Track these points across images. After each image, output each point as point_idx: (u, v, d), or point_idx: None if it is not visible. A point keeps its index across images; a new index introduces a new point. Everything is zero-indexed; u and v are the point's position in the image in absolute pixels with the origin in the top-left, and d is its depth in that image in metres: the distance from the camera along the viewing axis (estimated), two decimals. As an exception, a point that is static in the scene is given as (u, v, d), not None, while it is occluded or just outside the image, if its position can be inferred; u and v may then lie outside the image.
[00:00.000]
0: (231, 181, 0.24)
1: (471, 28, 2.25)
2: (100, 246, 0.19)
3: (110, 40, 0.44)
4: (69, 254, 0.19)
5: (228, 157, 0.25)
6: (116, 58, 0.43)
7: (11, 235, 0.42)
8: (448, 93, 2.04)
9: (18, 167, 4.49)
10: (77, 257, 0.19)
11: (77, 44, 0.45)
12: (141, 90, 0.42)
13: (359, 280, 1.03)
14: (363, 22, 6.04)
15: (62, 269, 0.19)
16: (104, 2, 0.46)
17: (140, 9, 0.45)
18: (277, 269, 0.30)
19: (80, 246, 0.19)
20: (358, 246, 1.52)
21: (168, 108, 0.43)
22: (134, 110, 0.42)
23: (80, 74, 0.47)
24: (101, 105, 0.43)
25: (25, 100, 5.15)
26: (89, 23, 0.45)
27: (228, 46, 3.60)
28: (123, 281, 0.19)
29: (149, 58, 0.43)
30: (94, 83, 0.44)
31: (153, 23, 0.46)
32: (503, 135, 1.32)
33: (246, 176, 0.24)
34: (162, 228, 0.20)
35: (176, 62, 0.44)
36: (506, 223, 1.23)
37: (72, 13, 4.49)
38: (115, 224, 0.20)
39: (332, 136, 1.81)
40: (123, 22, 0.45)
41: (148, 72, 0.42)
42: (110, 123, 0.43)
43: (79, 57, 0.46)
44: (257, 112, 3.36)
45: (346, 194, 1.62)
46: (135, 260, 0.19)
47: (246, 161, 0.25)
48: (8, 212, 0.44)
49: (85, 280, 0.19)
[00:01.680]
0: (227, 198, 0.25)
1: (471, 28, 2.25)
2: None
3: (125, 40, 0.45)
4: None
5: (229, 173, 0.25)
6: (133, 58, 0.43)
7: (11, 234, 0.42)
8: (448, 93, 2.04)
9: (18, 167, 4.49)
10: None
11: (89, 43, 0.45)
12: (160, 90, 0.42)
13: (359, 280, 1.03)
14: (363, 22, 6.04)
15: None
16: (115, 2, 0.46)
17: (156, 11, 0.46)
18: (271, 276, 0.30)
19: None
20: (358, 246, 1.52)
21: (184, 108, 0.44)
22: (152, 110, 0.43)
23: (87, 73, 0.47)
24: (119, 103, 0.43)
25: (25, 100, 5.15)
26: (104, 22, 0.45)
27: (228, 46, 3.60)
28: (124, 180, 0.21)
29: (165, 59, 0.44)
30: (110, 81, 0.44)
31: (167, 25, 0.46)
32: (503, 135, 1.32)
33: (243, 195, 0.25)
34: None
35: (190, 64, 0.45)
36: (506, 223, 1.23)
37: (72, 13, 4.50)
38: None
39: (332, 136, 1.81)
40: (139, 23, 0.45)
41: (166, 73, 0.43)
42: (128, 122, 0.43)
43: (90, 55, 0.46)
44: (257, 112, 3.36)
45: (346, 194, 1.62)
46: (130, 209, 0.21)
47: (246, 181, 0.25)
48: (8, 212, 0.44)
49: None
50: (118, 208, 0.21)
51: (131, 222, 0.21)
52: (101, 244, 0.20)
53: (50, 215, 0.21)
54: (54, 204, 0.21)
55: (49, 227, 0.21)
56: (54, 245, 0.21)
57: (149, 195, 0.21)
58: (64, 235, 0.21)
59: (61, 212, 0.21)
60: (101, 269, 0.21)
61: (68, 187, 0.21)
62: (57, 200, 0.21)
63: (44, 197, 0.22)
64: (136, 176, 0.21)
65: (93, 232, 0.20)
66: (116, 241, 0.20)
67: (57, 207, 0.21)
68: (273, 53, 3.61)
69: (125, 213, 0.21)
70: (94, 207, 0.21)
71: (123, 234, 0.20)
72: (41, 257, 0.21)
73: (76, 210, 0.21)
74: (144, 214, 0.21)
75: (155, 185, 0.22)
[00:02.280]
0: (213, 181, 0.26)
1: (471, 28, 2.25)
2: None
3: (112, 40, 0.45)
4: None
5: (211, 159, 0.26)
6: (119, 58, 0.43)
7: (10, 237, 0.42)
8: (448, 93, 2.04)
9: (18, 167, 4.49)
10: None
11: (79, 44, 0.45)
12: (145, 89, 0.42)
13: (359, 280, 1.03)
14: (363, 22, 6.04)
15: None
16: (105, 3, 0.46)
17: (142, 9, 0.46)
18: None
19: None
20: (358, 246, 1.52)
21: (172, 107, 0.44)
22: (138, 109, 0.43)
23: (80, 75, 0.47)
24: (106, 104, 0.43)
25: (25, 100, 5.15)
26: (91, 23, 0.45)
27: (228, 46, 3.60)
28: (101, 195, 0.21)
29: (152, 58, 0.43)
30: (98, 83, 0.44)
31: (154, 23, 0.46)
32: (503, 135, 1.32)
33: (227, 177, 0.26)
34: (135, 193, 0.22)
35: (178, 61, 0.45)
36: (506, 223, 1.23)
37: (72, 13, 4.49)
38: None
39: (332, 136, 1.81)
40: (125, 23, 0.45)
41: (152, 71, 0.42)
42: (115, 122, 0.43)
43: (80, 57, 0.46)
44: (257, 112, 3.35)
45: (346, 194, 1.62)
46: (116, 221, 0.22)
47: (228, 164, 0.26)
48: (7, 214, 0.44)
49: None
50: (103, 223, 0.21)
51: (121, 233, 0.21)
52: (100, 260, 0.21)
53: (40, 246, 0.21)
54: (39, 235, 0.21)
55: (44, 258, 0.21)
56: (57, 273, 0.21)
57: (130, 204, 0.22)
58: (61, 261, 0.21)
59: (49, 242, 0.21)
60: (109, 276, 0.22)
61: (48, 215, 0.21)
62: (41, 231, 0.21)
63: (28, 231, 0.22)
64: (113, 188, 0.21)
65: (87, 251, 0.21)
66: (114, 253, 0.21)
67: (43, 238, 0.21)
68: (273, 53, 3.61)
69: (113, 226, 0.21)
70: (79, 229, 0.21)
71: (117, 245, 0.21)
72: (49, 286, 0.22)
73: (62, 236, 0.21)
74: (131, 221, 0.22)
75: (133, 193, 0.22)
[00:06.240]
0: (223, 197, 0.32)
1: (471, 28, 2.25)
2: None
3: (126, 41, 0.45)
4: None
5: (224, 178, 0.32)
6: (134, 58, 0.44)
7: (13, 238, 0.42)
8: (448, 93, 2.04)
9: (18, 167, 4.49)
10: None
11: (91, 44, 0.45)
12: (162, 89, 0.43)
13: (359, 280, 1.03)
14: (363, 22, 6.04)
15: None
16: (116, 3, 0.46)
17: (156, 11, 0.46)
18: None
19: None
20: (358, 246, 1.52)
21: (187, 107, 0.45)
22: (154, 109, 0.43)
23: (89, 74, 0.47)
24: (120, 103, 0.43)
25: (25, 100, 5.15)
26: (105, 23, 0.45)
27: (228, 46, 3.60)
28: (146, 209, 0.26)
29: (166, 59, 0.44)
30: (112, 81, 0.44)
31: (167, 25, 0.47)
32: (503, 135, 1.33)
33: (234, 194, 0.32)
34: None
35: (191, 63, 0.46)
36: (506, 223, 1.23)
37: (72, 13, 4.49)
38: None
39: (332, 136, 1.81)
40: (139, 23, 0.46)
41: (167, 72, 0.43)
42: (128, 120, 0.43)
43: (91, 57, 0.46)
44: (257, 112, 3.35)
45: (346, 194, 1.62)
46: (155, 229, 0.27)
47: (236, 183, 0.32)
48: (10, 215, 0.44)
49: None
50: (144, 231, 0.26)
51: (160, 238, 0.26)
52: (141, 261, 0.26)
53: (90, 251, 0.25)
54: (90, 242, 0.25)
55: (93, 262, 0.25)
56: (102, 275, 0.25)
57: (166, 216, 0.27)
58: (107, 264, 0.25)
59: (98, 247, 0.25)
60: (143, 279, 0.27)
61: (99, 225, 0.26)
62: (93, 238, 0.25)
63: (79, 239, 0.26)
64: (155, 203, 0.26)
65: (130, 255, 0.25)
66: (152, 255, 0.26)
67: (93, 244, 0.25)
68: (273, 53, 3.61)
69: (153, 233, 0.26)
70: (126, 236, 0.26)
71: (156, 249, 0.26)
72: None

Aim of the exercise: From the first line of the data through the line with "6: (116, 58, 0.43)", quote each line exactly and add nothing else.

Answer to the exercise:
Track these points across images. After each image, output each point as point_idx: (u, v, d), or point_idx: None if it is not visible. A point keeps its index across images; a new index introduces a new point. Everything is zero-indexed; u and v are the point's position in the image in absolute pixels with the origin in the top-left, and d is its depth in that image in metres: the distance from the camera along the viewing axis (estimated), two decimals. As an exception, a point that is static in the scene is given as (u, v, d), not None, while it is occluded or just outside the image, if its position can be inferred; u and v may then lie outside the image.
[00:00.000]
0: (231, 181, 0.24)
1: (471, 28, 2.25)
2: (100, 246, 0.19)
3: (110, 40, 0.44)
4: (69, 254, 0.19)
5: (228, 157, 0.25)
6: (116, 58, 0.43)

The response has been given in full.